Women wearing abayas (Yemen, 2014). Photo by Rod Waddington.
I would like to nominate a contender for “bravest woman in the Middle East.”
A woman identified only by her given name, Khulood, created a stir across social media in Saudi Arabia when a video originally posted on Snapchat went viral. In the clip, Khulood walks around a historic fort in Ushayqir, about 100 miles north of Riyadh. She is wearing a short skirt and a crop top, and her hair is uncovered.
Though her outfit would be unremarkable in most Western countries, it violated Saudi Arabia’s strict dress code. On Twitter, many Saudis expressed disapproval, though many others voiced their support. The Wall Street Journal translated one such message: “Had she been a foreigner, they would’ve raved over the beauty of her waistline and the attractiveness of her eyes. But because she’s Saudi, they’re after her prosecution.”
Khulood was, indeed, detained by Saudi authorities, who brought her in for questioning over her “immodest clothes.” She has since been released, though many observers have suggested that this was largely due to the international attention to her case. Other women defying the country’s harsh restrictions have been held for much longer.
Whether or not Khulood meant the Snapchat video to go viral, or reach anyone beyond its initial audience, is unclear. But even if her rebellion was a private one, she was still brave enough to venture into the desert heat without the full-length robes, known as abayas, women are supposed to wear in public under Saudi rules. This small, defiant gesture feels all the more powerful considering that she had to know the risk of venturing into any public place in the clothes she chose.
Of course, in calling her the “bravest,” we need to acknowledge that many women who push back against repressive regimes do not make international headlines. We don’t know the stories of other women, in Saudi Arabia or elsewhere, who may be striking their own personal blows for recognition as full human beings and equal citizens; most such instances presumably do not go viral. In Saudi Arabia, the most noteworthy of the feudal-yet-computerized societies of that region, there have been other women who have taken such daring steps as driving a car or uncovering their heads. But they do so at considerable personal risk and, usually, at similarly considerable cost.
Yes, the current Saudi regime (particularly the newly installed crown prince) has shown some slight tendency toward modernization, even making it part of their “Vision 2030” program. But such movement always comes with the constraint that the country’s religious establishment and its largely conservative patriarchy want things to mostly remain as they are – or as they were a century or more ago.
Yes, the Saudi regime is not the international menace represented by Iran (with its own medieval tendencies). We have many strategic interests in common with the Saudis, and I don’t object to our military alignment with them. But that does not mean we should view the Saudis as friends, or even as allies. It is not an accident that the religious schools that have spawned Islamic extremism around the globe were nourished by Saudi money.
The outcry over the sight of a woman wearing a short skirt and a top that leaves her arms and a bit of midriff uncovered shows how far that society remains from being anything most of the rest of the world would recognize as normal. It isn’t normal to prevent half the population from traveling or working without permission from a member of the other half, let alone to prevent them from driving a car at all, or from showing their hair in public.

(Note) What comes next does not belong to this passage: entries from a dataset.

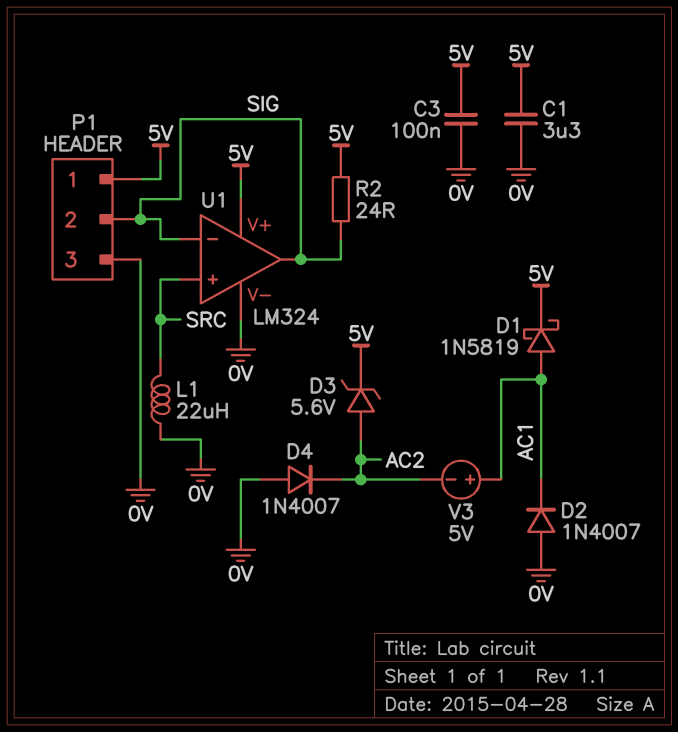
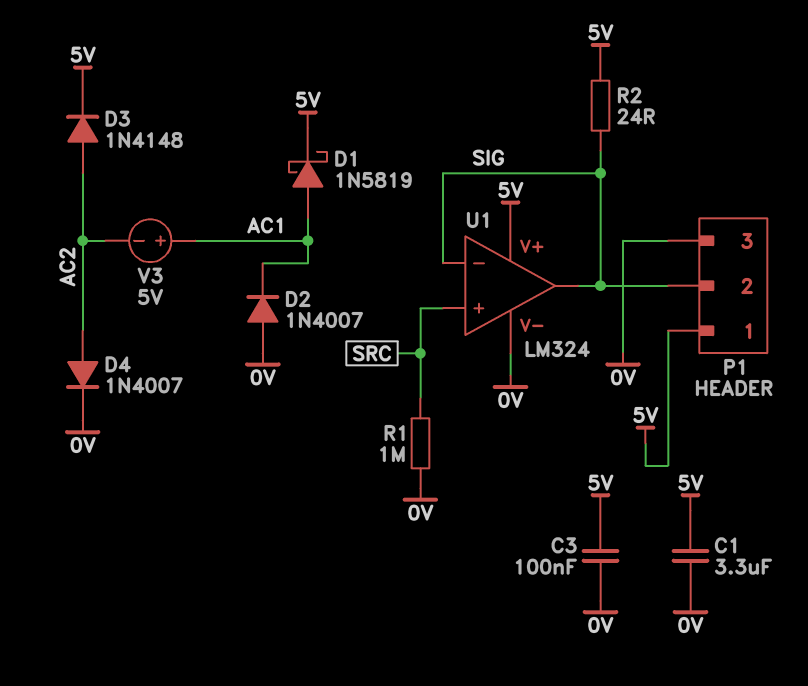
D3: zener 5.6V (A AC2, K 5V) -> diode 1N4148 (A AC2, K 5V)
D4: diode 1N4007 (A 0V, K AC2) -> diode 1N4007 (A AC2, K 0V)
L1: 22uH (0V, SRC) -> none
R1: none -> 1M (0V, SRC)

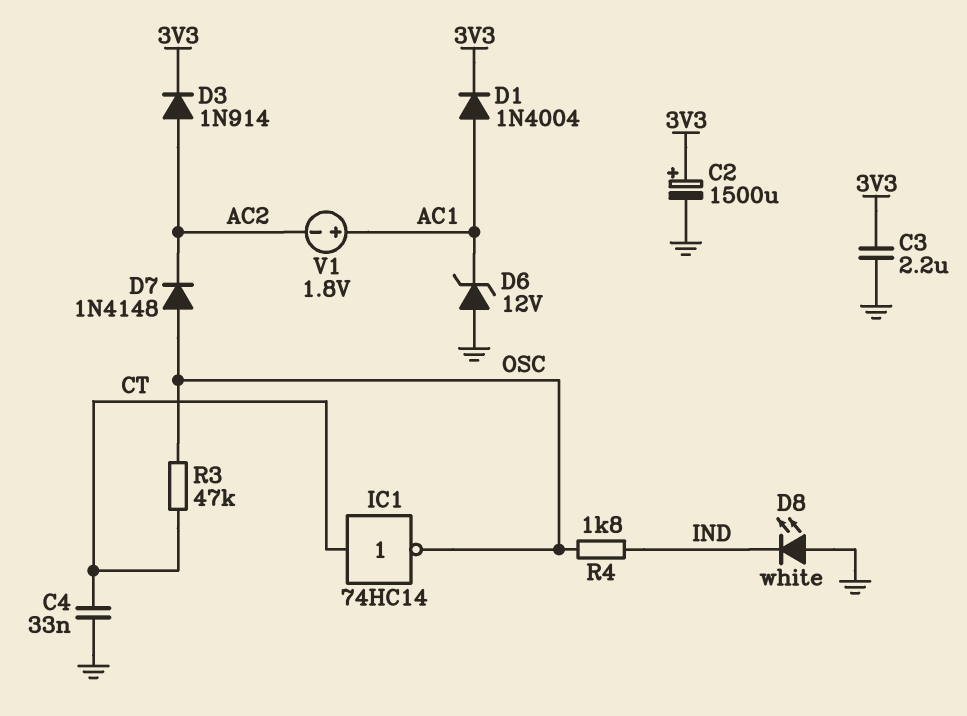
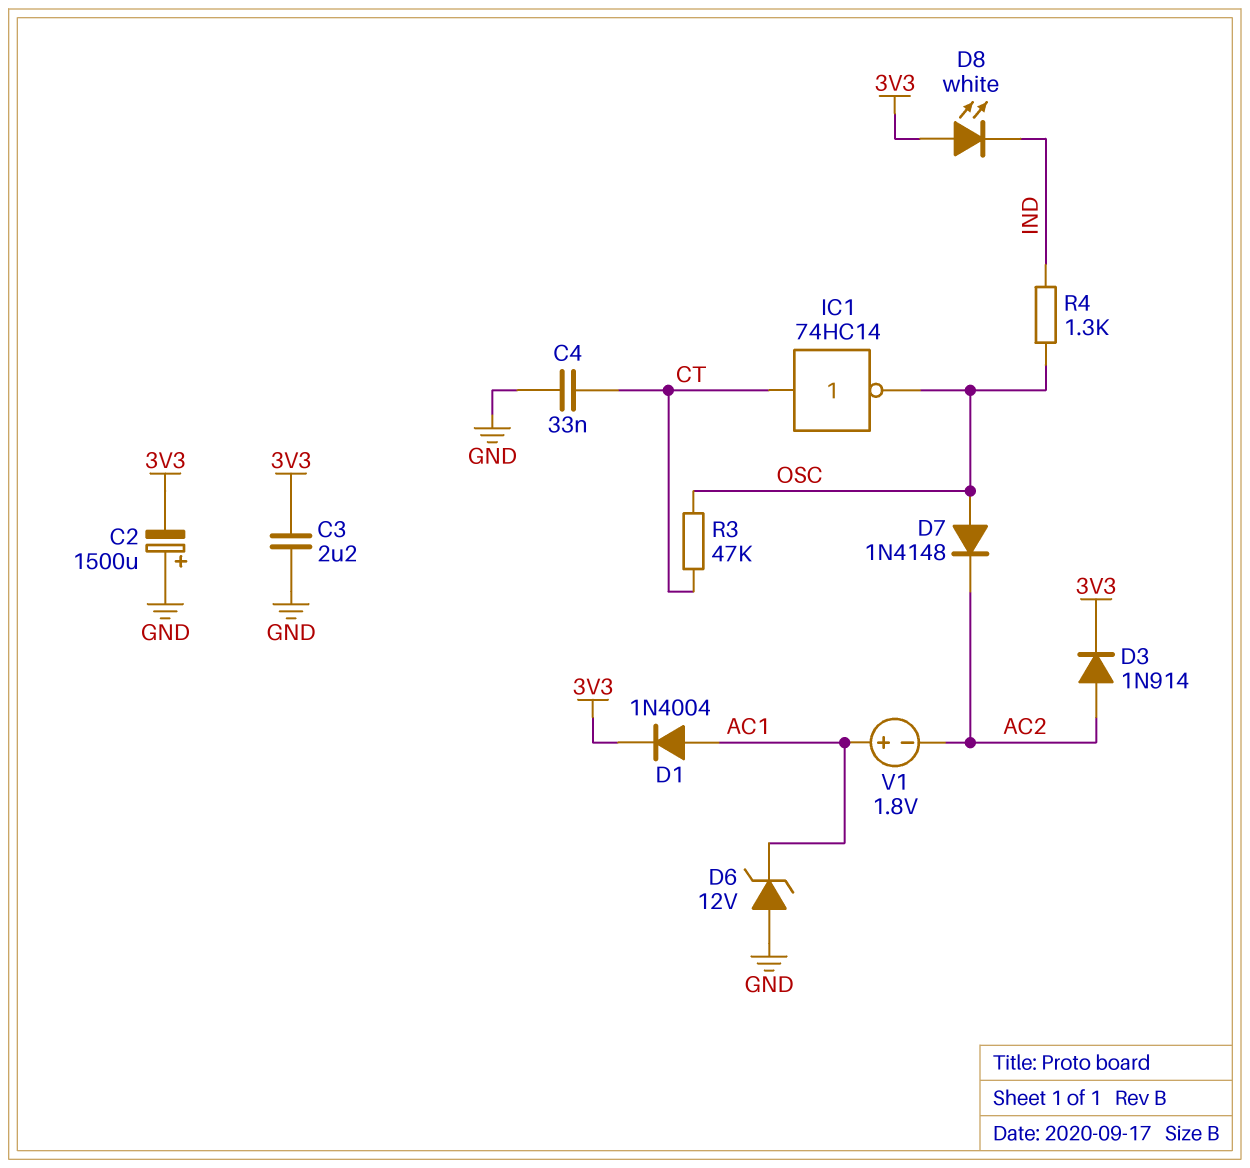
C2: 1500uF (plus 3V3, minus GND) -> 1500uF (plus GND, minus 3V3)
D8: LED white (A GND, K IND) -> LED white (A 3V3, K IND)
R4: 1.8k (IND, OSC) -> 1.3k (IND, OSC)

What happens when the shrinking value of the country’s oil and the growing demands of its ever-widening royal family and its hangers-on leave too little to buy relative peace in Saudi society? How can Saudi Arabia keep pace and maintain even a reasonable standard of living with half the adult population relegated to such peripheral status?
We ought not to mistake calm for stability. For the moment the Saudi establishment is able to maintain relative calm in the country, but it is anything but stable. At some future date whose timing is unknowable, the 21st century is likely to intrude on the 18th as it persists in Saudi Arabia. We can hope for a relatively peaceful and quick modernization; when the time comes, we certainly should do whatever we can to facilitate it.
But right now, the otherwise ordinary act of a young woman going outdoors in typical 21st century summer dress, and thereby asserting ownership of her own body, is an act of remarkable courage. Whether we ever learn her full name or not, she may in fact be the Saudi equivalent of Rosa Parks – and like that American civil rights icon, she may yet pay a price for her courage.